Why are theorems stated for $u(X)$ instead of just $X$? In Introduction to Mathematical Statistics by Hogg and Craig, they state the generalization of Chebyshev's Inequality as:
Let $u(X)$ be a nonnegative function of the random variable $X$.  If $E[u(X)]$ exists, then, for every positive constant $c$, $\displaystyle Pr[u(X) \geq c] \leq \frac{E[u(X)]}{c}$.  
Why do they state this for $u(X)$ instead of just $X$?  Is it just a matter of preference for applying the theorem later, or is it actually more general for some reason?  It seems like you can just make the substitution $Y=u(X)$.
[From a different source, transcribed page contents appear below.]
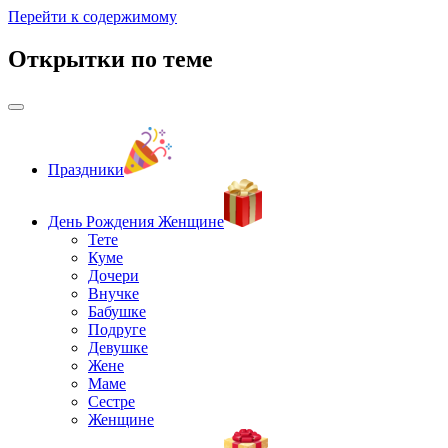
Перейти к содержимому
Открытки по теме
Праздники
День Рождения Женщине
Тете
Куме
Дочери
Внучке
Бабушке
Подруге
Девушке
Жене
Маме
Сестре
Женщине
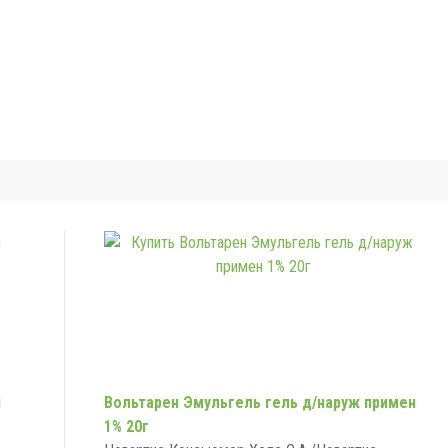
ч
Вольтарен Эмульгель гель д/наруж примен
1% 20г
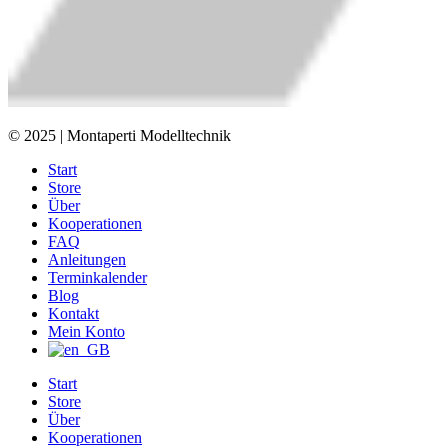
© 2025 | Montaperti Modelltechnik
Start
Store
Über
Kooperationen
FAQ
Anleitungen
Terminkalender
Blog
Kontakt
Mein Konto
Start
Store
Über
Kooperationen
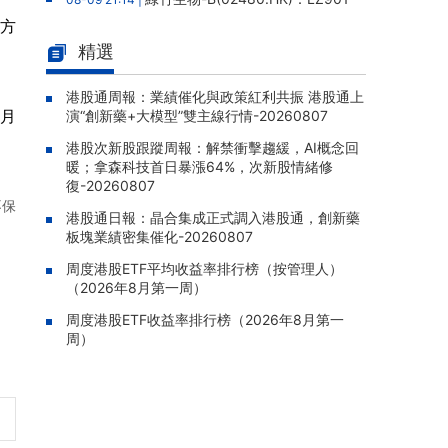
帶狀皰疹疫苗III期臨牀結果發表於Nature子
易方
刊，總體保護效力91.6%
精選
港股通周報：業績催化與政策紅
08-09 20:06 |
利共振 港股通上演“創新藥+大模型”雙主線行
港股通周報：業績催化與政策紅利共振 港股通上
個月
演“創新藥+大模型”雙主線行情-20260807
情-20260807
港股次新股跟蹤周報：解禁衝擊趨緩，AI概念回
港股次新股跟蹤周報：解禁衝擊趨
08-09 19:28 |
暖；拿森科技首日暴漲64%，次新股情緒修
緩，AI概念回暖；拿森科技首日暴漲64%，次
復-20260807
新股情緒修復-20260807
不保
港股通日報：晶合集成正式調入港股通，創新藥
民富國際(08511.HK)：25/26年
08-07 22:06 |
板塊業績密集催化-20260807
年報股東應佔虧損835.1萬港元，虧損同比收窄
69.45%
周度港股ETF平均收益率排行榜（按管理人）
（2026年8月第一周）
商米科技-W(06810.HK)：基石投
08-07 22:04 |
周度港股ETF收益率排行榜（2026年8月第一
資者XINWUTANG自願延長禁售期五個月至20
周）
27年3月28日
華夏文化科技(01566.HK)：獨立
08-07 21:55 |
調查完成未發現欺詐挪用證據，報告獲採納，
股份繼續停牌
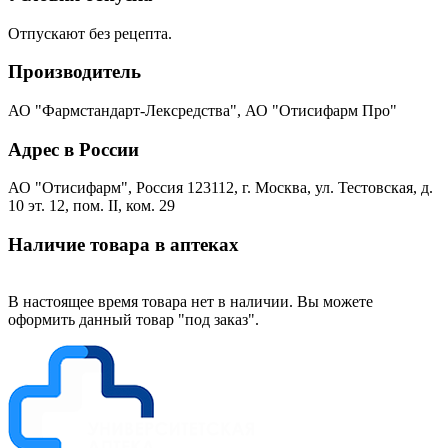
Отпускают без рецепта.
Производитель
АО "Фармстандарт-Лексредства", АО "Отисифарм Про"
Адрес в России
АО "Отисифарм", Россия 123112, г. Москва, ул. Тестовская, д.
10 эт. 12, пом. II, ком. 29
Наличие товара в аптеках
В настоящее время товара нет в наличии. Вы можете
оформить данный товар "под заказ".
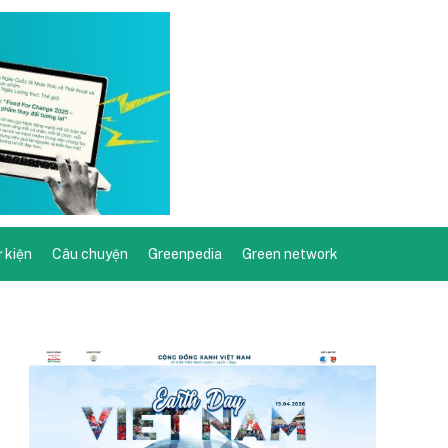
ự kiện
Câu chuyện
Greenpedia
Green network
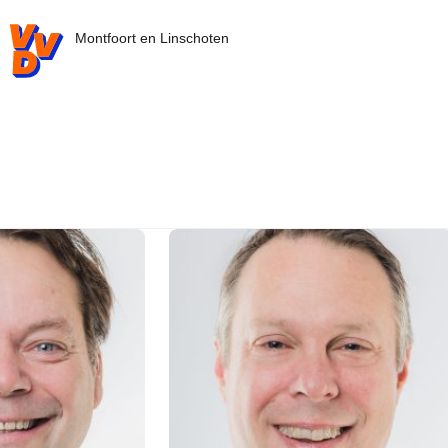
VVD.nl - Ga naar de homepage
Montfoort en Linschoten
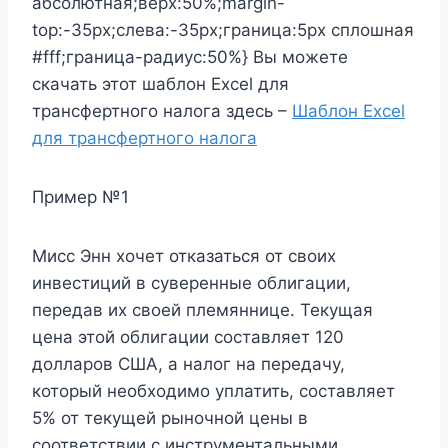
абсолютная;верх:50%;margin-
top:-35px;слева:-35px;граница:5px сплошная
#fff;граница-радиус:50%} Вы можете
скачать этот шаблон Excel для
трансфертного налога здесь –
Шаблон Excel
для трансфертного налога
Пример №1
Мисс Энн хочет отказаться от своих
инвестиций в суверенные облигации,
передав их своей племяннице. Текущая
цена этой облигации составляет 120
долларов США, а налог на передачу,
который необходимо уплатить, составляет
5% от текущей рыночной цены в
соответствии с инструментальными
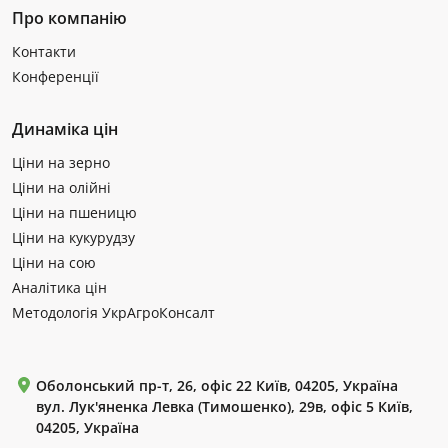
Про компанію
Контакти
Конференції
Динаміка цін
Ціни на зерно
Ціни на олійні
Ціни на пшеницю
Ціни на кукурудзу
Ціни на сою
Аналітика цін
Методологія УкрАгроКонсалт
Оболонський пр-т, 26, офіс 22 Київ, 04205, Україна
вул. Лук'яненка Левка (Тимошенко), 29в, офіс 5 Київ,
04205, Україна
 A: As mentioned in the comments, it is no more general to state it with $u(X)$ where $u$ is a non-negative function, or for $X$ where $X$ is assumed to be non-negative. One way to see this is that the family of all random variables expressible as $u(X)$ with the above conditions is seen to coincide with the family of all non-negative random variables. (It is easy to see this by using the fact that all random variables can be defined on the sample space $[0,1]$ by applying a measurable function to a uniform random variable.)
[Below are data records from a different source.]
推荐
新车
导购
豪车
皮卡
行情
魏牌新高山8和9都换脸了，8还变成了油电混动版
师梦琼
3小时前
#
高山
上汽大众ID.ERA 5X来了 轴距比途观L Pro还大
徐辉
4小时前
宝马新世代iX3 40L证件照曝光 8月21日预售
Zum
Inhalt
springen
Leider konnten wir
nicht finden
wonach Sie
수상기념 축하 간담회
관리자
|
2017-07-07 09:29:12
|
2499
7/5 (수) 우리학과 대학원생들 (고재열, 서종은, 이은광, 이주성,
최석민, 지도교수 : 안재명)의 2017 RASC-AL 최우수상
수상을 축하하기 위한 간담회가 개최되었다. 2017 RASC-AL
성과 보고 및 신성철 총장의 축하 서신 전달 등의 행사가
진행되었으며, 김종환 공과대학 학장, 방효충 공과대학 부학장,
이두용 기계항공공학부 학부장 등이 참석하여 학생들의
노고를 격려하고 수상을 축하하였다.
Now for the (psychological) question of why an author would state the inequality one way or the other: it is in order to ease the application later. There are 3 ways that this "generalized" Chebyshev inequality is used: for the "first moment method" (Markov's inequality) with $u(X)=|X|$, for the "second moment method" (Chevyshev's inequality) with $u(X)=X^2$, and for proving concentration inequalities by taking $u(X)=e^{tX}$ and optimizing over $t$ in the resulting bound (like proving Hoeffding/Azuma/Bernstein/etc concentration inequalities). In all three cases, one is proving an inequality for the random variable $X$, but along the way one is introducing an auxiliary random variable $u(X)$ and applying the basic inequality to that random variable. Now the "non-trivial" part of the argument is cooking up a suitable function $u(\cdot)$, so it makes sense to emphasize it.